Of course, the Dreamcast has a few flaws, but most of them are of the minor variety. For example, the stereo-quality sound is partially obscured by the grunts and squeals made by the unit's CD-ROM section.
In addition, the gorgeous movies which take place at the outset and between levels of games grow tiresome after multiple viewings and many of them cannot be bypassed by the user.
However, complaining about such small details is not unlike griping about Heather Graham's ugly toes. All in all, the Sega Dreamcast is a remarkable unit which is well-poised to quickly become the end-all be-all of home gaming.
The traditional mascot of the Sega empire, this game requires the player to pilot His Hedgehoginess through 10 gorgeously rendered levels, including a breathtaking tropical beach, an eerie set of Aztec ruins and a futuristic highway. Despite its fast pace, however, it is relatively easy to spin and gyrate through the levels, making it the best choice for first-time users, but not those afflicted by motion sickness.

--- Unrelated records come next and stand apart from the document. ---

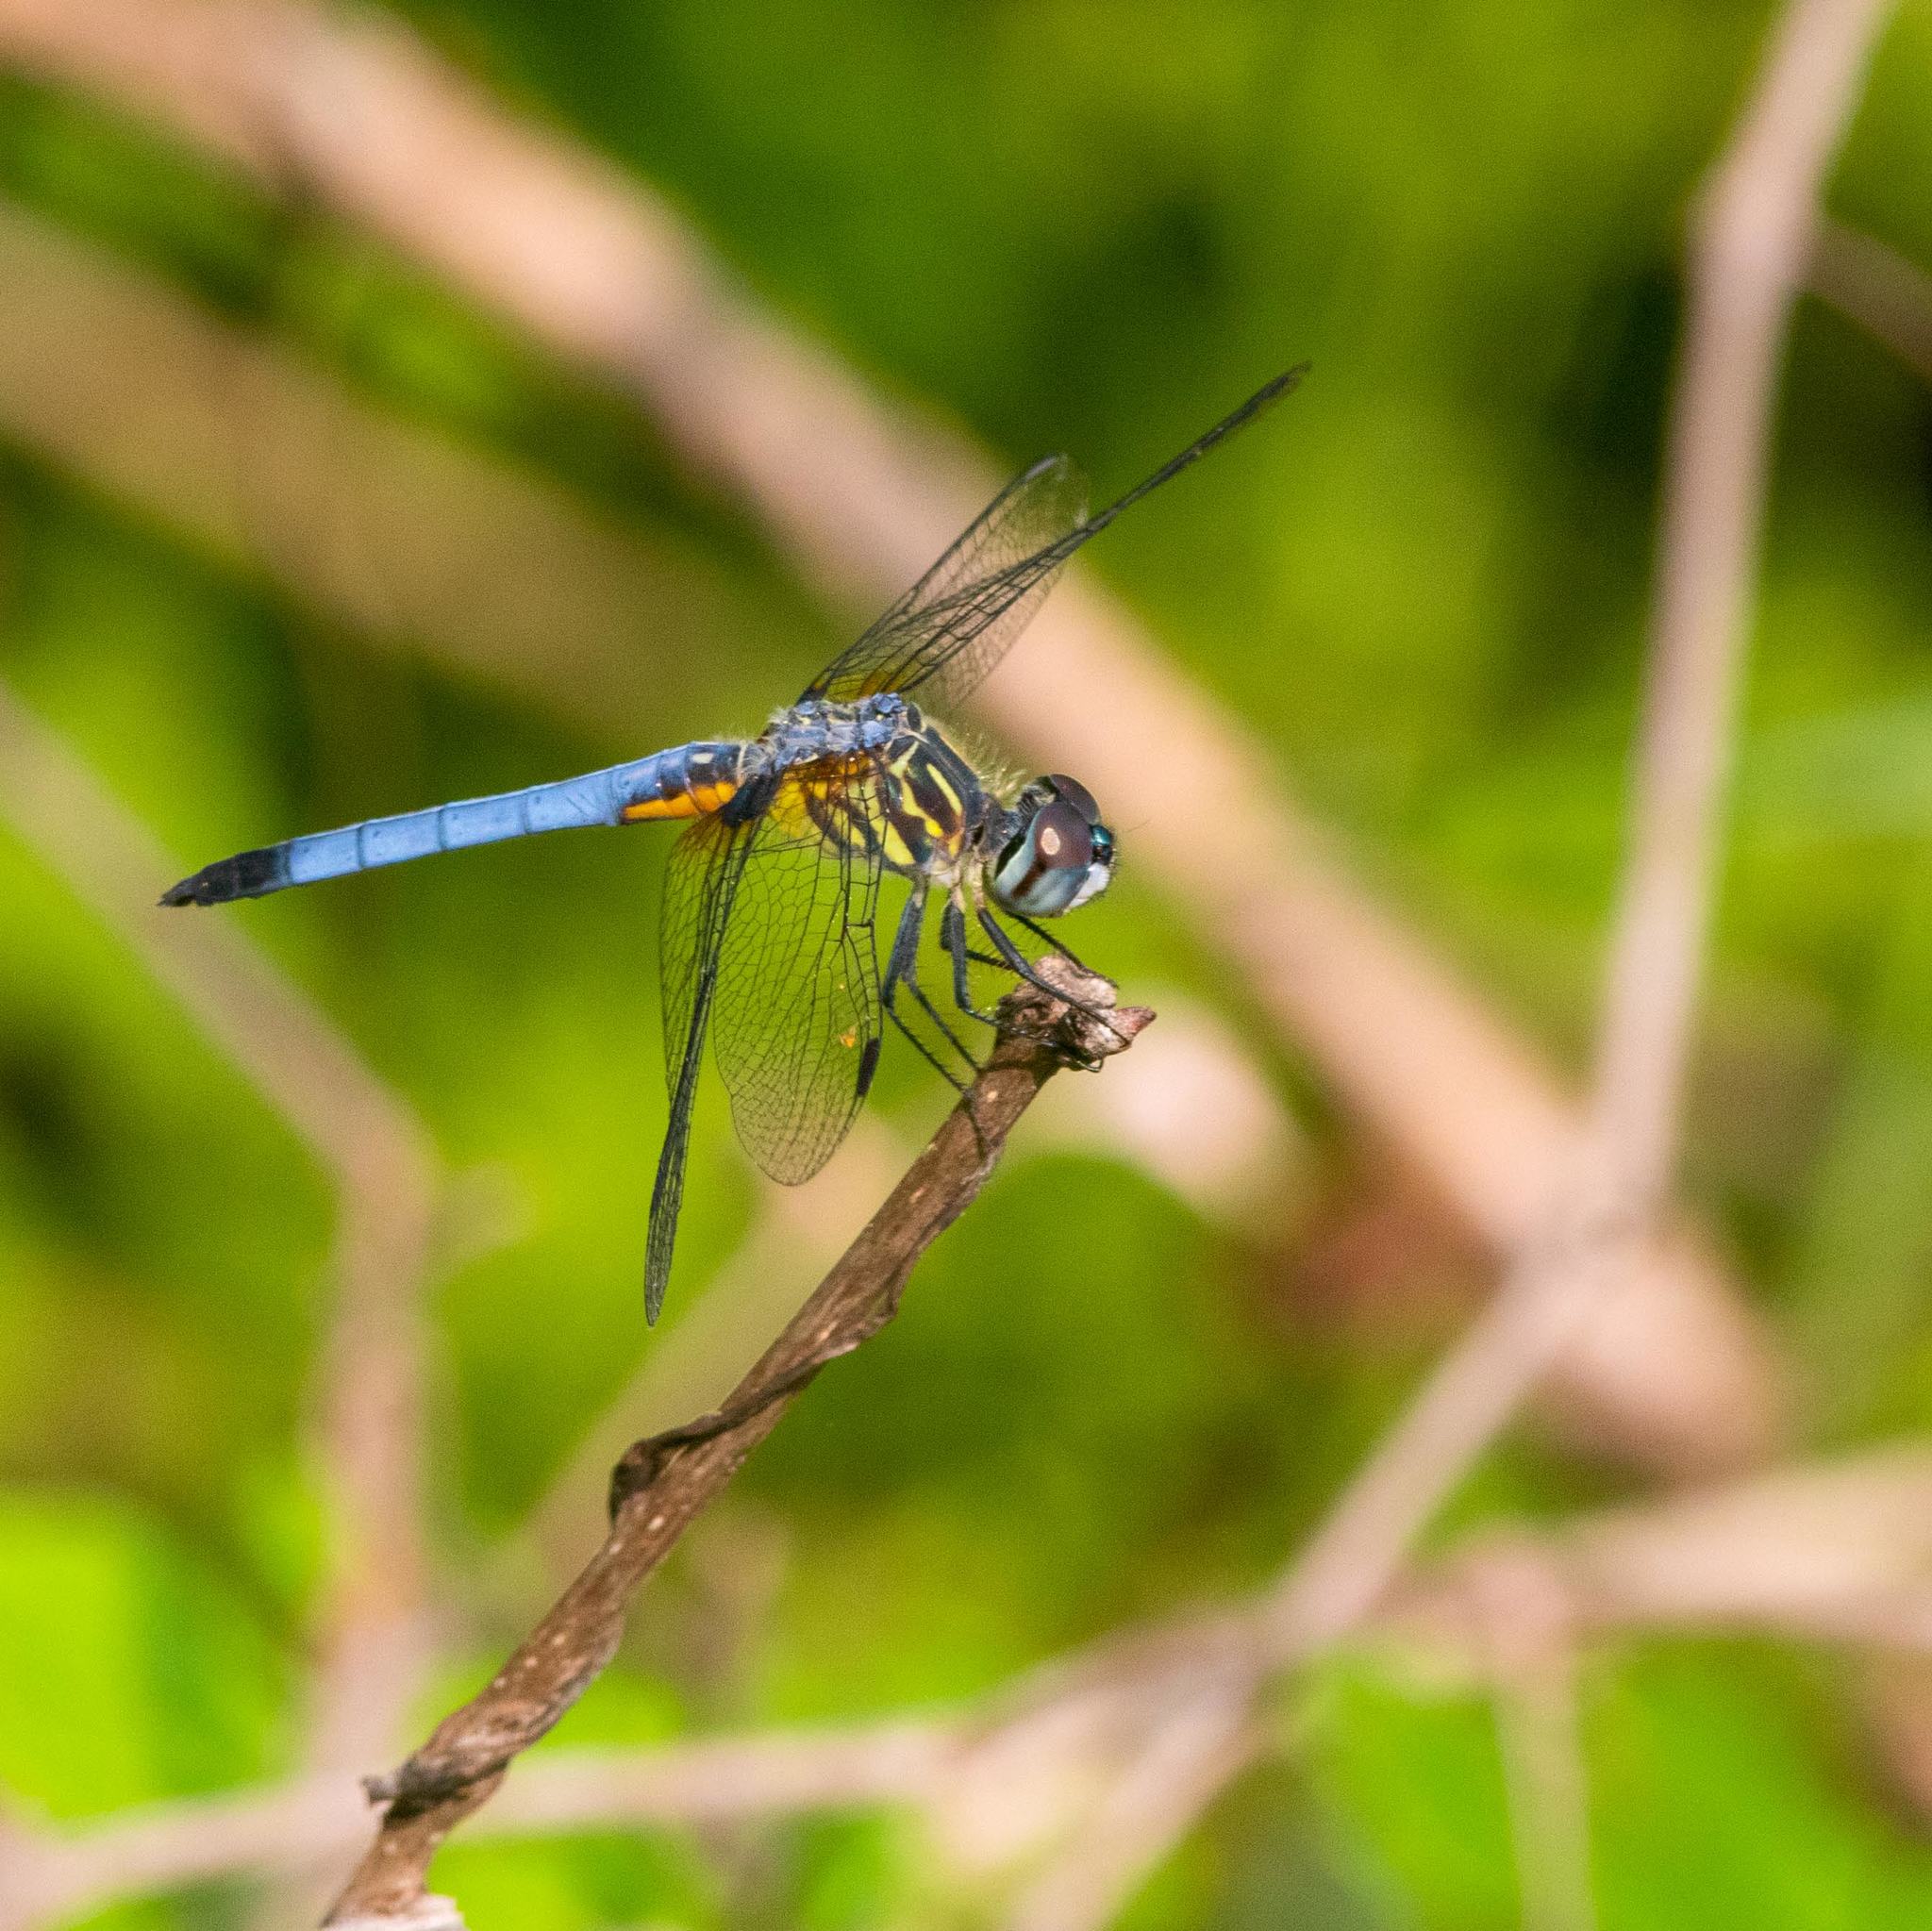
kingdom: Animalia
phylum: Arthropoda
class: Insecta
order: Odonata
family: Libellulidae
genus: Pachydiplax
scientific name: Pachydiplax longipennis
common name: Blue dasher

The first available adventure game, Stinger allows the user to explore a desolate asteroid-stricken island replete with mutant inhabitants from the perspective of a rescue team member or a boat captain. Taking into account modern society's need for convenience, characters can stop periodically at vending machines for food and beverages, as well as handguns and bazookas.
Sega Sports NFL 2K
Resembling a Fox football broadcast more than a typical sports game, 2K comes complete with all the dazzling graphics, licensed players and bells and whistles it can pack on a CD. Referees call penalties better than their real-life models, announcers call annoyance-free play-by-play and plays are drafted on the field. Throw in post-play celebrations and trash talking and 2K is more fun than one can shake a first down stick at.